Speaking during an interview on Channels Television on Saturday, Fashola made it clear that, based on his in-depth interpretation of the 1999 Constitution, local governments were not designed to operate independently of state governments.

Fashola said: “As it stands today, it is unrealistic to expect autonomy for local governments created by the constitution. They were not meant to be autonomous. That is my view after a very, very close reading of certain provisions of the constitution.

“Some of those provisions provide, for example, that local government in its economic activities and all of that will have laws made for it by the state house of assembly.

“If you look at the legal and ordinary meaning of the word autonomy, it suggests that you are acting independently without any outside influence and authority. To that extent, a state house of assembly making laws for what and how a local government can function is in itself an external influence that contradicts the idea of autonomy.

“All of those responsibilities are dependent on one item, land.

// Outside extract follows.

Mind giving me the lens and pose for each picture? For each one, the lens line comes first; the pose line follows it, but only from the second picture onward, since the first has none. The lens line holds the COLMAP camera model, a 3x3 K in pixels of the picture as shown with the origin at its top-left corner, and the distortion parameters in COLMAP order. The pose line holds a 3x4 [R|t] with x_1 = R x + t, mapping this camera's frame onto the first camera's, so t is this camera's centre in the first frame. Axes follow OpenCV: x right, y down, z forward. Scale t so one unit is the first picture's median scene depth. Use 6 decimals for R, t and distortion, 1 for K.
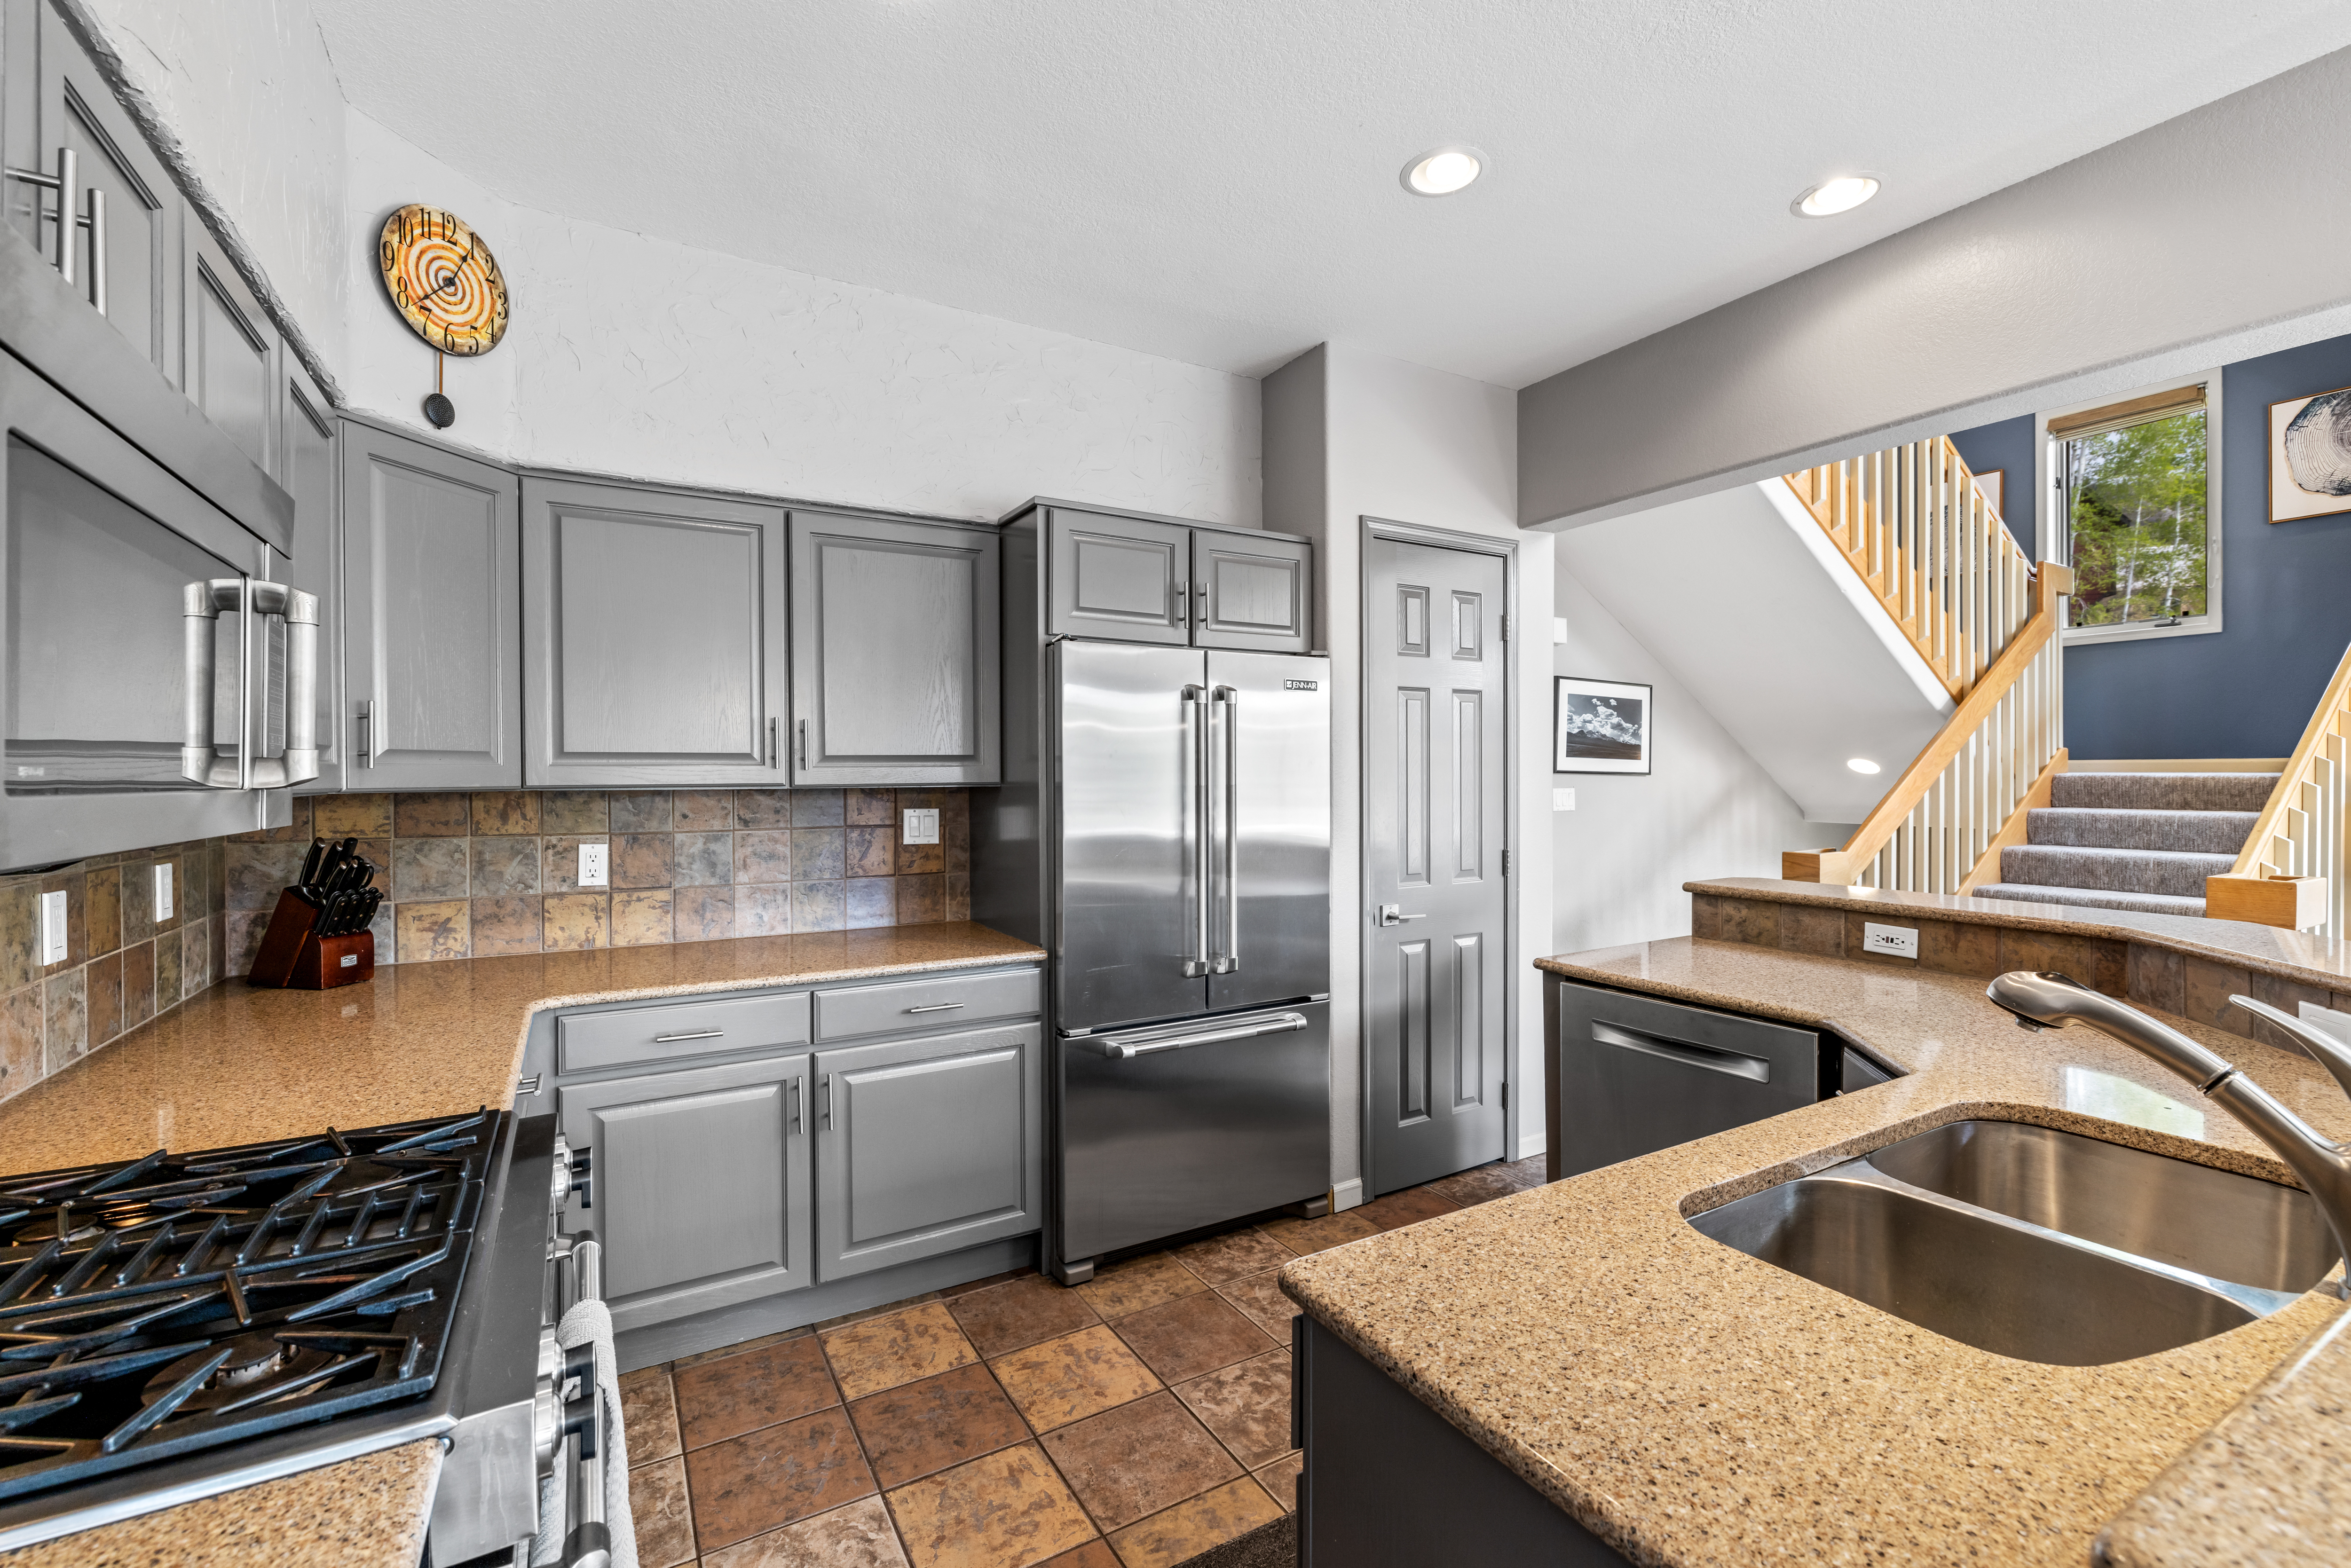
lens RADIAL K [[1015.6, 0, 1167.0], [0, 1015.6, 783.1], [0, 0, 1]] dist [-0.003772, 0.001921]
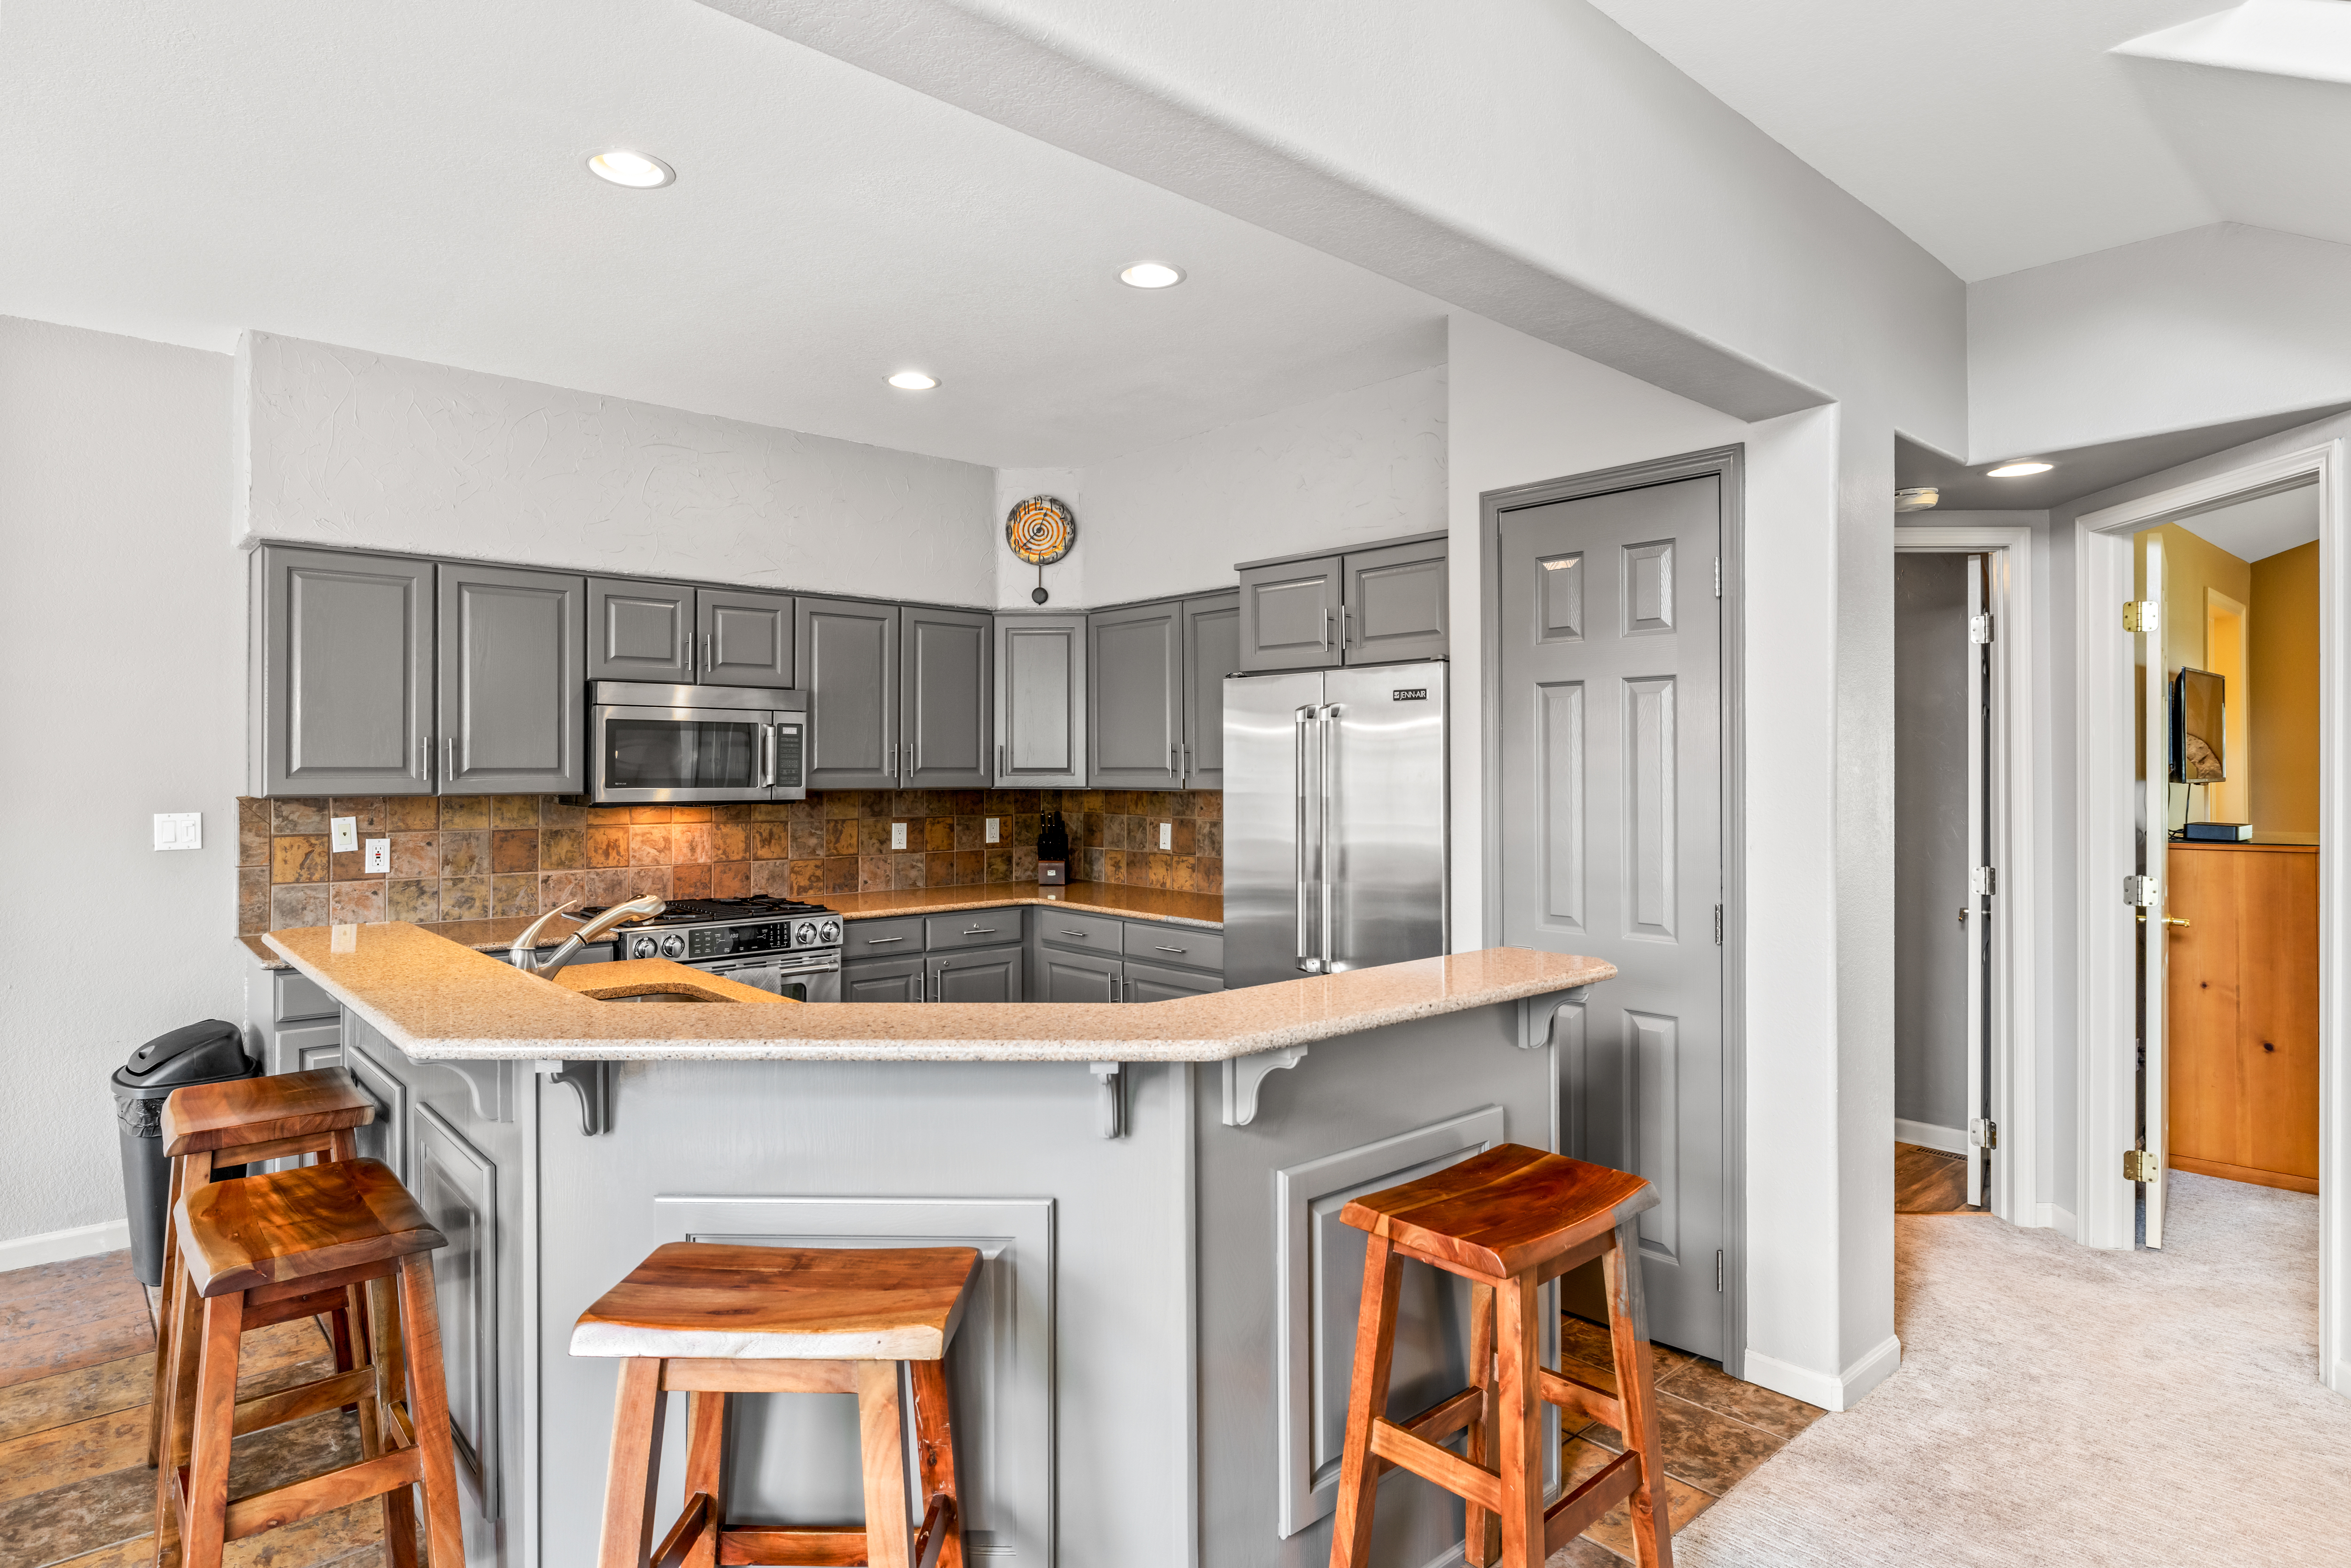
lens RADIAL K [[1286.4, 0, 1173.1], [0, 1286.4, 760.6], [0, 0, 1]] dist [0.006629, -0.000839]
pose [[0.193939, -0.001346, -0.981013, 1.400254], [-0.007725, 0.999966, -0.002899, -0.032423], [0.980983, 0.008140, 0.193922, 0.604596]]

And to the extent that the state government controls land, which affects how the local governments will carry out these functions, I didn’t think that autonomy was intended.

“What I think was intended was some sort of collaboration, some sort of supervision, some sort of oversight of the state over the local government. And that is inherent in what you will find in section 162, which deals with the state’s joint local government account.

“Because up till 1999, the local governments used to collect their monies directly from the federation account under a process that I think was known as JAC, Joint Accounts and Education something.

“But in the advent of the democratic era, it was found out that there were so many of them, or not a few of them, who had defaulted in the very basic obligation of paying staff salaries, primary health care workers, primary school teachers, salaries and pensions. And there was a backlog of debts.”